Luzbel observó con atención mi acción, sus ojos de color café siguieron cada uno de mis movimientos; observó cuando iba en busca de un matero, cuando deposité la tierra húmeda dentro y cuando coloqué con paciencia las semillas en la tierra fresca. Lo vi algo turbado, algo inquieto. Quizás le resultaba raro que pusiera tanto empeño en algo tan insignificante como lo era sembrar unas semillas. Quién sabe, podría ser que le resultase extraño que quisiera ganarme su perdón, o posiblemente pensaba que yo era muy tonto.


Al terminar la acción, mis ojos se encontraron con los suyos, eran algo más grande y más triste, calmados y serenos, semejantes a las aguas quietas de una laguna por la noche.


—¿Qué estás pensando? —preguntó con voz tersa.


—Me preguntaba qué pensaste de mí la primera vez que me viste —Luzbel no dijo nada, se quedó sentado con gesto inexpresivo. No se movió. Apenas se le veía respirar. Seguía mirándome con sus ojos como de lunas. Al cabo de unos minutos me respondió.


—Desde el primer día, supe que tú le agregarías una tristeza más a mi vida.


Una sensación agria se alojó en mi pecho al tiempo en que pensaba que Luzbel tenía razón; yo había traído más tristezas a su vida.
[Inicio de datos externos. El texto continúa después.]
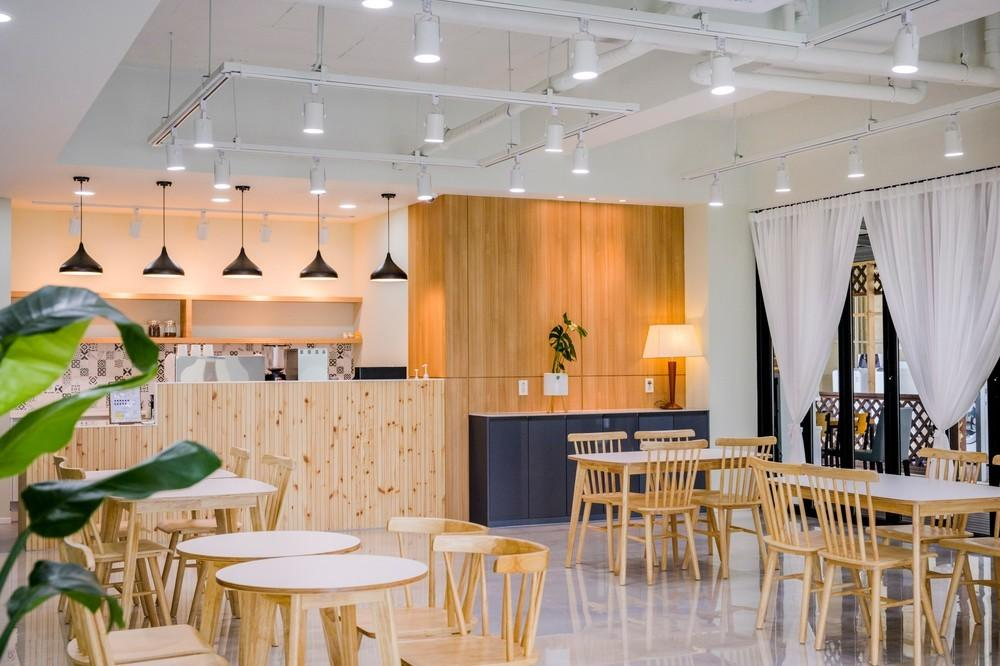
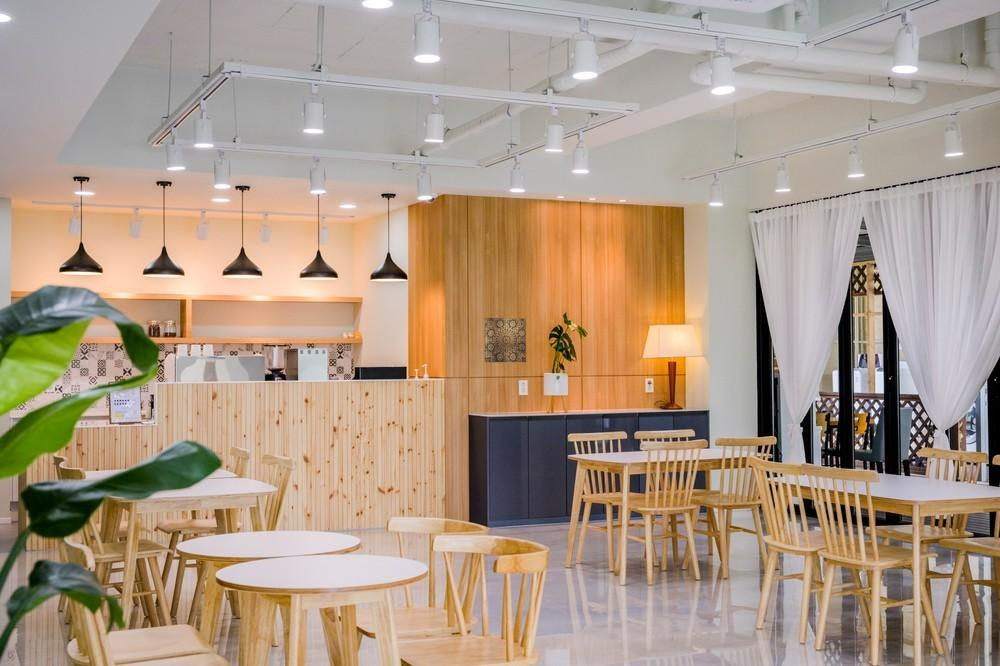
+ wall art [483,317,527,363]
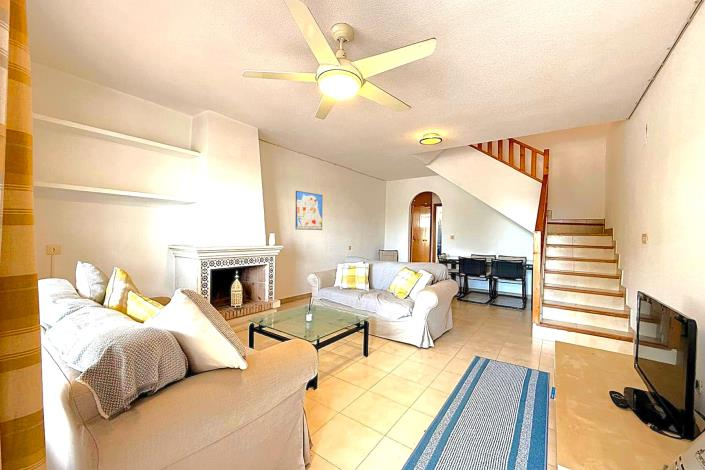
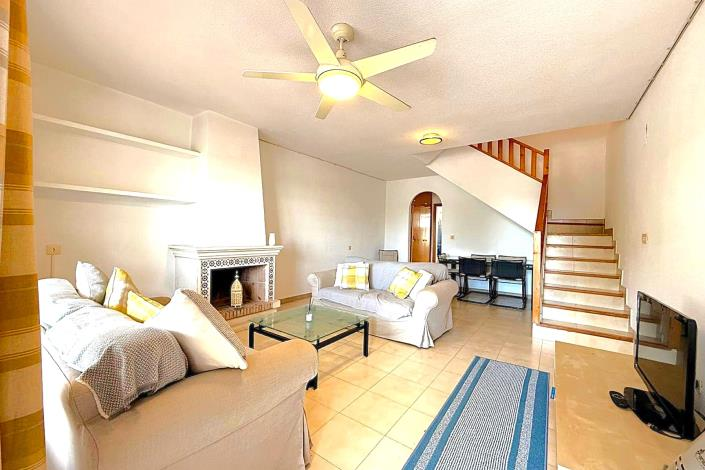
- wall art [295,190,323,231]
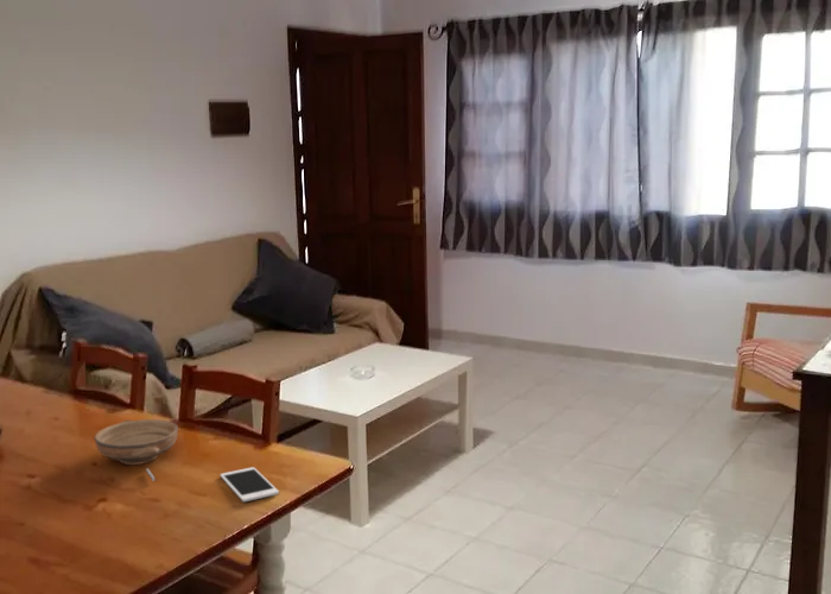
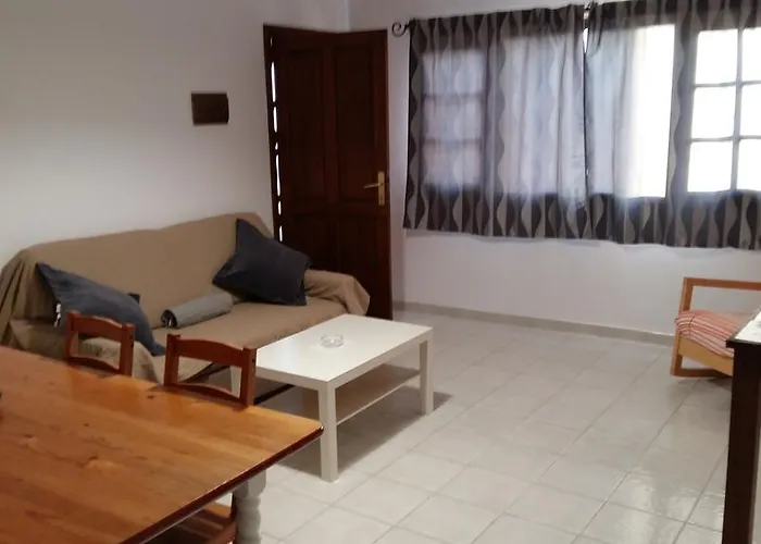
- cell phone [220,466,280,503]
- bowl [93,418,179,482]
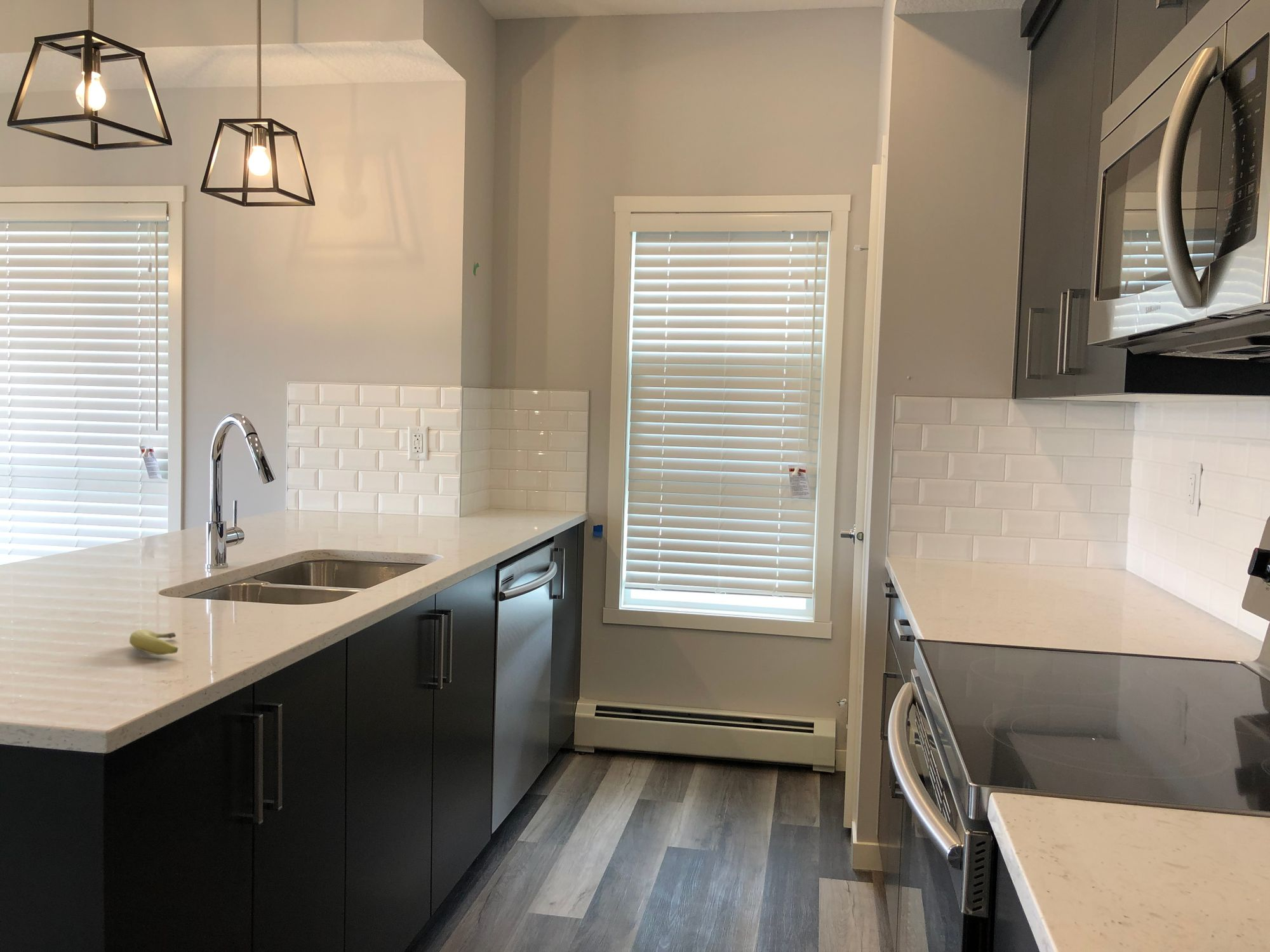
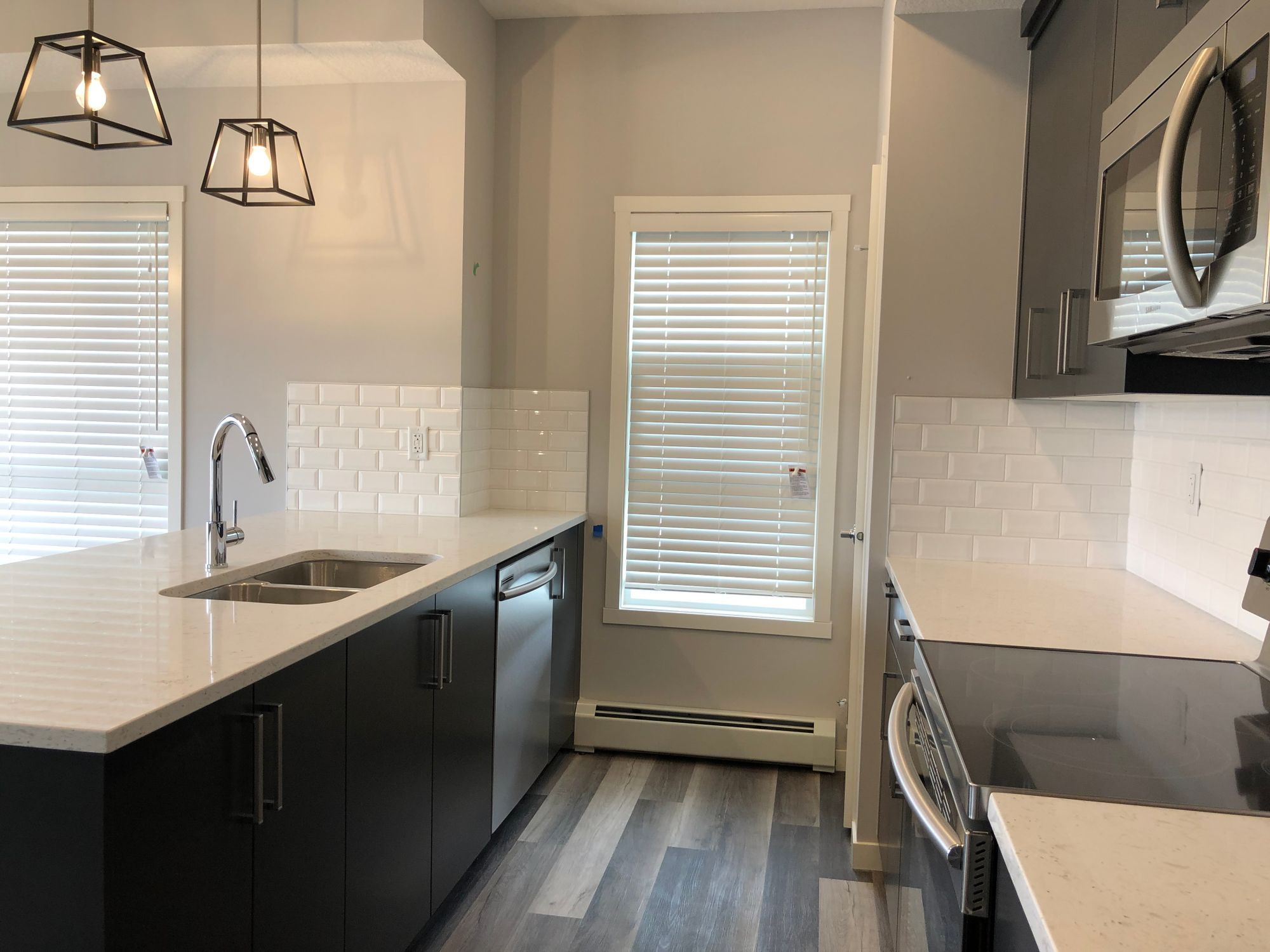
- fruit [129,628,178,656]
Sentí los ojos nublarse por mi propia decepción que se figuraban como duras lágrimas, una amarga bilis y sentimientos de vergüenza, culpabilidad y reproche. Podría ser que lo observaba con pesar, con desconsuelo, porque Luzbel sonrió despacio. Una sonrisa pequeña y llena de enigmas. Y entonces, abandoné aquellos pensamientos de aguas contaminadas, turbándome ante aquel gesto, sintiéndome de pronto muy inquieto y acalorado. Luzbel rió en voz alta, apartando la mirada.


—Eres un buen chico, Franco —dijo, marchándose a la cocina y dejándome bastante desconcertado.


Que misterio tan grande había en aquellos pozos de agua, en las pestañas espesas que lo ocultaban...


Yo lo encontraba fascinante y sentía que lo había querido un poquito más que antes. Ciertamente era demasiado joven y nada entendía de amor, no entendía nada de su mundo, ni de su trabajo, ni tampoco nada de sus recuerdos. No lo entendía a él, lo que yo sabía era que lo quería con sus defectos, con sus cicatrices, con sus misterios. Lo quería con celos sin reversa. Lo quería con sus preguntas, con sus respuestas, con su indiferencia.


Lo quería de la forma más insensata en que se puede querer a alguien.